Verantwoordelijkheid

Volgens Boot zijn er verschillende manieren hoe je aan een gezonde werkomgeving kunt bijdragen, zowel voor de werknemer als de werkgever. Wel legt ze graag nadruk op de werkgever: ‘Vaak worden er tips gegeven aan de werkenden. Maar ik vind juist dat de verantwoordelijkheid primair bij de werkgever ligt. Investeren in preventie is belangrijk voor werkgevers. Want hoe langer we met z’n allen doorwerken, hoe groter het aantal werkenden met een chronische ziekte op de werkvloer. Investeren in een inclusief beleid waarbij de werkomgeving ondersteunend is voor iedereen, is een noodzaak.’

Bespreekbaar maken

‘De krapte op de arbeidsmarkt levert een zetje in de goede richting’, stelt ze. ‘Werkgevers kunnen voorkomen dat iemand met een chronische ziekte, kwetsbaar wordt door een gezonde werkomgeving te realiseren. Dat doe je door zaken bespreekbaar te maken en een goede band met elkaar op te bouwen. Als je dan te maken krijgt met een ziekte of probleem, is het onderwerp ook makkelijker aan te snijden. Door dit op tijd te bespreken, komt vaak een oplossing al aan het licht.

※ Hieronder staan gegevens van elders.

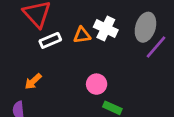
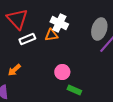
white cross: (106, 29) -> (59, 23), moved

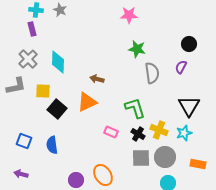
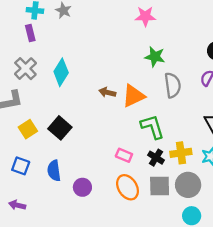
cyan diamond: (58, 62) -> (61, 72), turned 30
yellow square: (43, 91) -> (28, 129), moved, turned -35
orange triangle: (87, 102) -> (133, 96), moved
yellow cross: (159, 130) -> (181, 153), turned -30
orange ellipse: (103, 175) -> (128, 187), moved
purple circle: (76, 180) -> (82, 187), moved

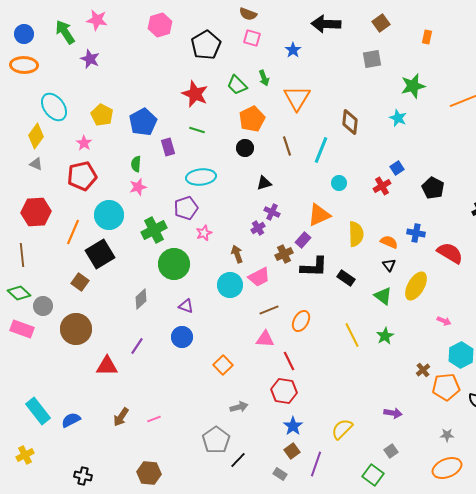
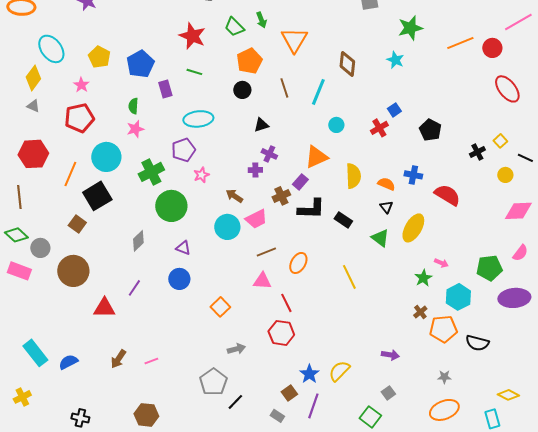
purple cross: (258, 228) -> (255, 170), turned 32
brown arrow: (237, 254) -> (234, 196), turned -36
green star: (385, 336) -> (423, 278), moved
blue star: (293, 426) -> (309, 374), moved

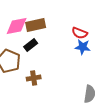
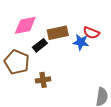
brown rectangle: (36, 25) -> (58, 33), moved
blue star: (83, 47) -> (81, 42), moved

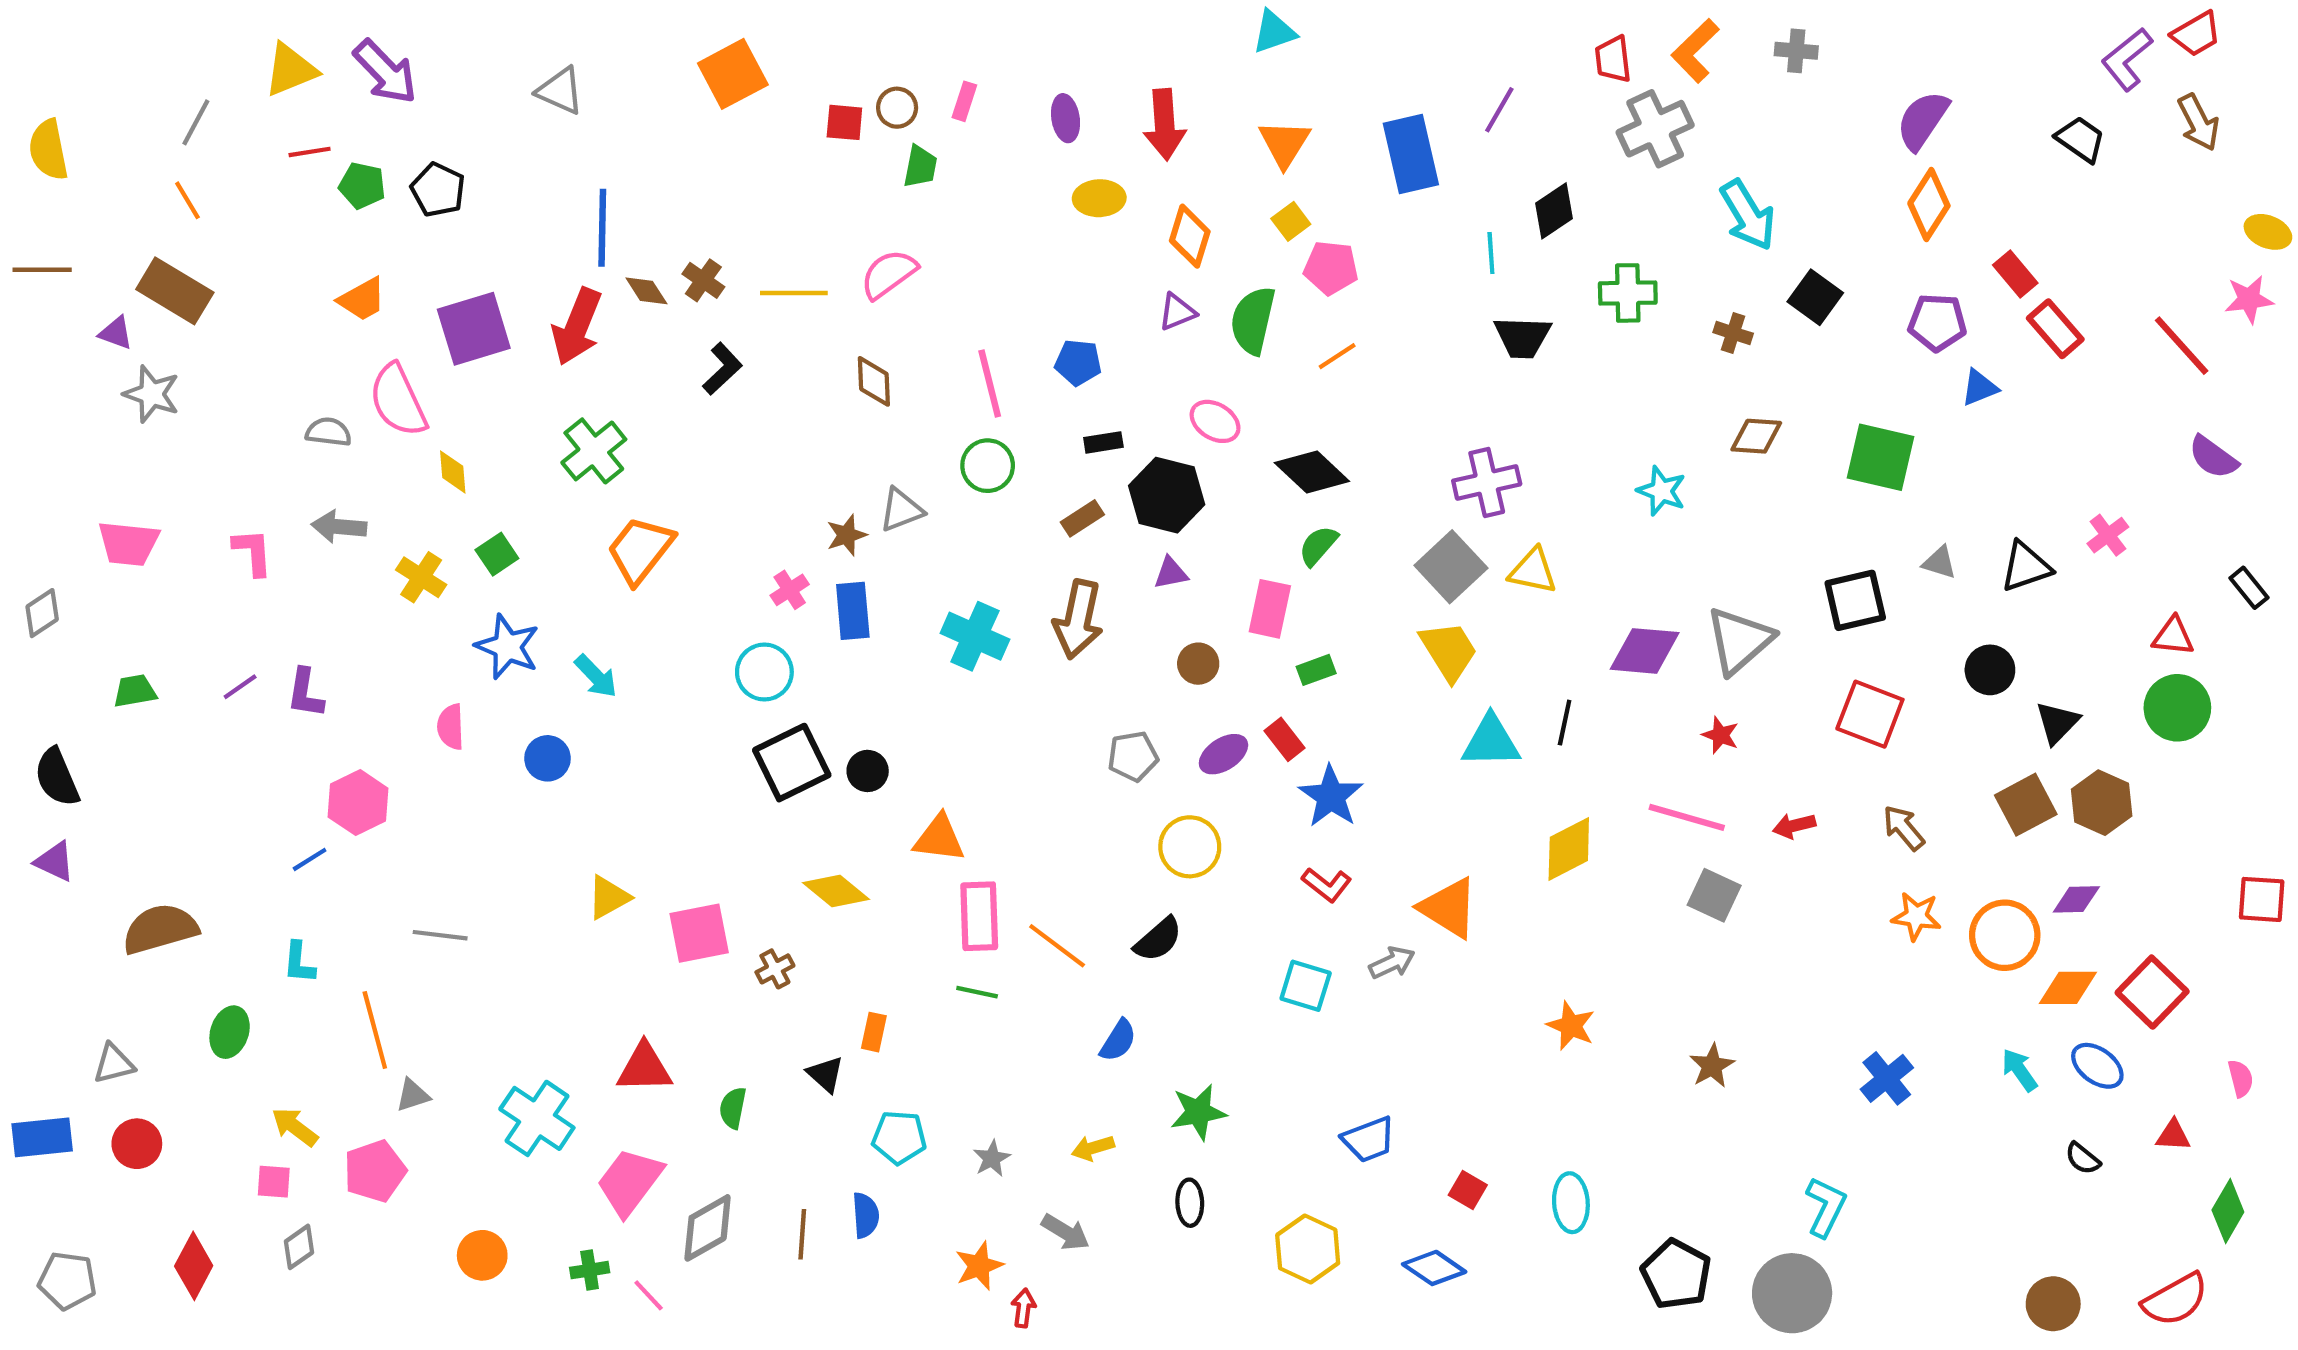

Dat kan een simpele aanpassing zijn, zoals flexibelere werktijden of andere werkplek. Dit kan ervoor zorgen dat iemand niet kwetsbaar wordt en gaat verzuimen. Want ook bij verzuim geldt: voorkomen is beter dan genezen.’

Dit artikel werd eerder gepubliceerd in WNL 4 OPD/Z&W, december 2022.